Sound familiar? We totally get it. But there are solutions for putting out even the most intense emotional fires that catch flame among the stressors brought on during the holidays and new year. Here, relationship experts reveal the most common arguments couples have this season and how to resolve them for a harmonious start to 2018.
What to do on New Year’s Eve
To stay in or not to stay in, that is often the question between couples fraught over NYE plans, most of the time due to the fact that December 31st is an expensive night. One of you might want to relax on the couch with your fur baby, while the other prefers to party the night away with friends or family. “This is a common fight because, often times, there are differences within a couple,” says Dr. Orbuch. “The best solution is to compromise—all relationships are a give and take.” Can you do one thing New Years Eve, and the other New Years Day?
Can you do both—or a little of both? Finding a way to satisfy both of your needs will make for a positive start for 2018.
How to spend money on New Year’s Eve
Unless you have close friends throwing a party, you can expect to pay surge prices at bars and restaurants. After already spending so much during the holiday season on gifts for loved ones as well as parties and dinner celebrations, New Year’s Eve can be feel like a make-it-or-break-it burden on your budget. To avoid this, Dr. Orbuch suggests sitting down and discussing your short- and long-term goals for holiday spending before the season arrives. “Make a list of things you need to spend money on, want to spend money on and ‘might’ spend money on,” she says.

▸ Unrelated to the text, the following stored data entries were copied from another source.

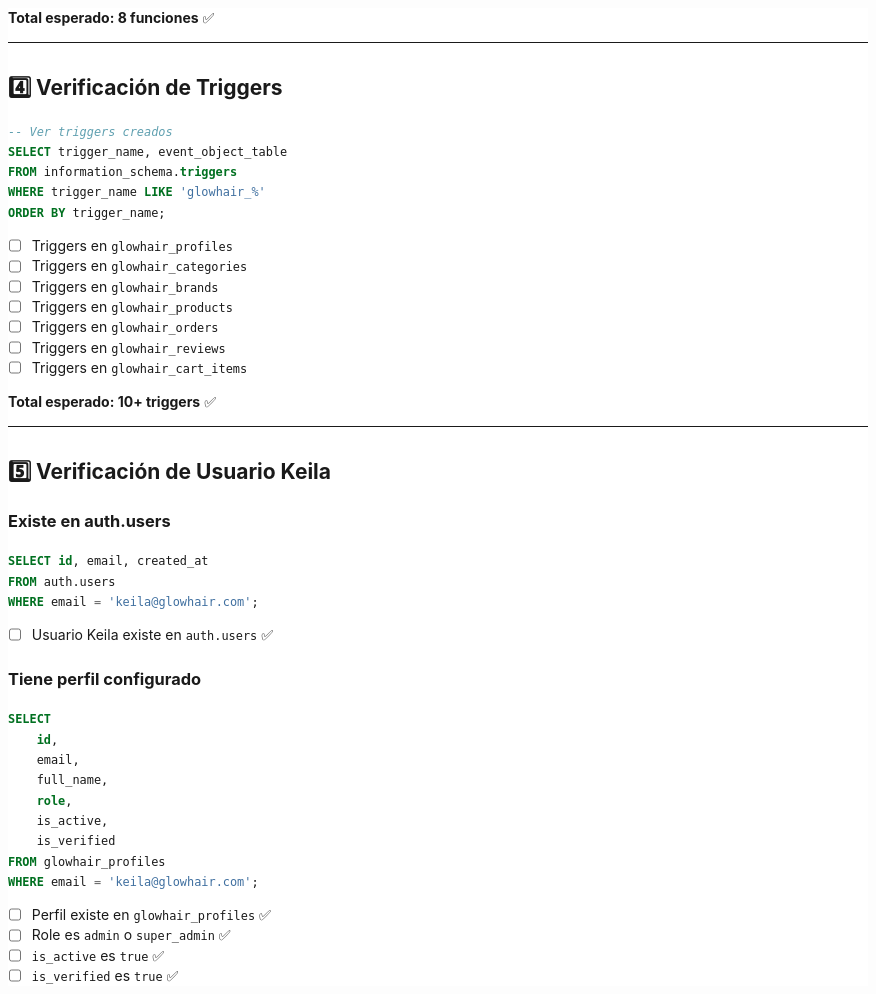 **Total esperado: 8 funciones** ✅

---

## 4️⃣ Verificación de Triggers

```sql
-- Ver triggers creados
SELECT trigger_name, event_object_table 
FROM information_schema.triggers 
WHERE trigger_name LIKE 'glowhair_%'
ORDER BY trigger_name;
```

- [ ] Triggers en `glowhair_profiles`
- [ ] Triggers en `glowhair_categories`
- [ ] Triggers en `glowhair_brands`
- [ ] Triggers en `glowhair_products`
- [ ] Triggers en `glowhair_orders`
- [ ] Triggers en `glowhair_reviews`
- [ ] Triggers en `glowhair_cart_items`

**Total esperado: 10+ triggers** ✅

---

## 5️⃣ Verificación de Usuario Keila

### Existe en auth.users

```sql
SELECT id, email, created_at 
FROM auth.users 
WHERE email = 'keila@glowhair.com';
```

- [ ] Usuario Keila existe en `auth.users` ✅

### Tiene perfil configurado

```sql
SELECT 
    id, 
    email, 
    full_name, 
    role, 
    is_active, 
    is_verified
FROM glowhair_profiles 
WHERE email = 'keila@glowhair.com';
```

- [ ] Perfil existe en `glowhair_profiles` ✅
- [ ] Role es `admin` o `super_admin` ✅
- [ ] `is_active` es `true` ✅
- [ ] `is_verified` es `true` ✅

“Compromise if the two of you disagree and remember that you may differ in what money means or represents to you.”
Where you see yourselves in the new year
Whether you just started dating or have been married a few years, most couples aren’t always on the same page when it comes to the pace of progress in the relationship. Maybe he’s ready to be exclusive when you’re not totally sure if you want to be tied down, or she’s ready to start trying for a baby and you feel like you just walked down the aisle. “The new year is often a time of reflection,” explains Rachel Needle, Psy.D., licensed psychologist and certified sex therapist. “Many people will look at the past year and realize what they want to do differently and what’s important to them in the new year.

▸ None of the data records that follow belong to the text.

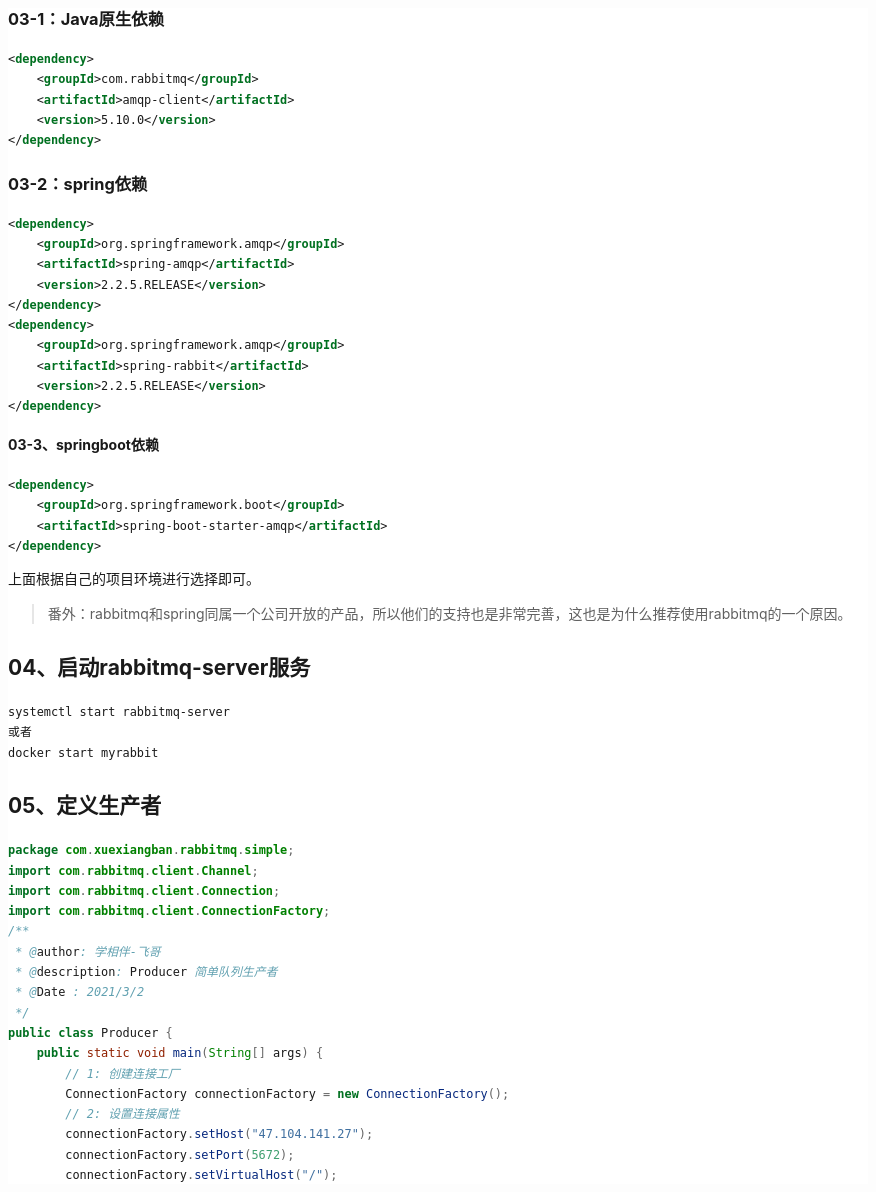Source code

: ### 03-1：Java原生依赖

```xml
<dependency>
    <groupId>com.rabbitmq</groupId>
    <artifactId>amqp-client</artifactId>
    <version>5.10.0</version>
</dependency>
```

### 03-2：spring依赖

```xml
<dependency>
    <groupId>org.springframework.amqp</groupId>
    <artifactId>spring-amqp</artifactId>
    <version>2.2.5.RELEASE</version>
</dependency>
<dependency>
    <groupId>org.springframework.amqp</groupId>
    <artifactId>spring-rabbit</artifactId>
    <version>2.2.5.RELEASE</version>
</dependency>
```

#### 03-3、springboot依赖

```xml
<dependency>
    <groupId>org.springframework.boot</groupId>
    <artifactId>spring-boot-starter-amqp</artifactId>
</dependency>
```

上面根据自己的项目环境进行选择即可。

> 番外：rabbitmq和spring同属一个公司开放的产品，所以他们的支持也是非常完善，这也是为什么推荐使用rabbitmq的一个原因。

## 04、启动rabbitmq-server服务

```bash
systemctl start rabbitmq-server
或者
docker start myrabbit
```

## 05、定义生产者

```java
package com.xuexiangban.rabbitmq.simple;
import com.rabbitmq.client.Channel;
import com.rabbitmq.client.Connection;
import com.rabbitmq.client.ConnectionFactory;
/**
 * @author: 学相伴-飞哥
 * @description: Producer 简单队列生产者
 * @Date : 2021/3/2
 */
public class Producer {
    public static void main(String[] args) {
        // 1: 创建连接工厂
        ConnectionFactory connectionFactory = new ConnectionFactory();
        // 2: 设置连接属性
        connectionFactory.setHost("47.104.141.27");
        connectionFactory.setPort(5672);
        connectionFactory.setVirtualHost("/");
```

When couples are not on the same page in terms of what they want or things they want to do differently, this can lead to arguments. “It is important for couples to communicate their thoughts, feelings and desires with each other,” she says. “Making new year's resolutions as a couple can both strengthen the relationship bring partners closer together.”
Unrealistic or unmet expectations
Along with the stress and tension that tends to trail the holiday season, many individuals might be looking for their partner to “step it up” in certain areas of the relationship. For you, that might be in the gift department or a willingness to participate in social commitments. “There are a lot of expectations put on this one season to be fun, over the top, romantic and without any issues,” Dr. Needle explains. “Especially for those who did not follow through with their previous year’s resolutions or for those who fell short of their expectations of themselves and their plans, new years is a time that can bring anxiety, stress and guilt.” Whatever it might be, this is where communication seriously comes in handy.
Dr. Needle suggests not letting feelings fester and, instead, calmly addressing any emotions that arise on the spot, or as soon as possible to avoid them bottling up and exploding into a raging fight.
Family and children overload
With so many family and friends gatherings, often which include little children running around, it’s important not to forget to preserve your private couple time. “Too much kid time with either your own or your nieces and nephews can stress you to the max!” says Deb Castaldo, Ph.D., couples and marriage therapist and author of Relationship REBOOT. “Make sure you schedule in private time for just the two of you doing the things that make you feel close and fulfilled in your marriage.” In other words, go for that walk or private dinner—your family will still be there when you get back and it will help you keep your stress levels to a minimum.
All in all, it's perfectly normal to bicker more than usual during the holidays, which is why it’s that much more important to focus on strengthening the foundations of your relationship before the season arrives. “Take a look at whether or not you are being good companions, making important decisions together, setting boundaries with extended family, collaborating on your holiday budget and keeping your fun and intimacy healthy throughout the holiday season,” says Dr. Castaldo. “And remember, when it comes to partying, overeating, and that holiday punch, sometimes less is more!”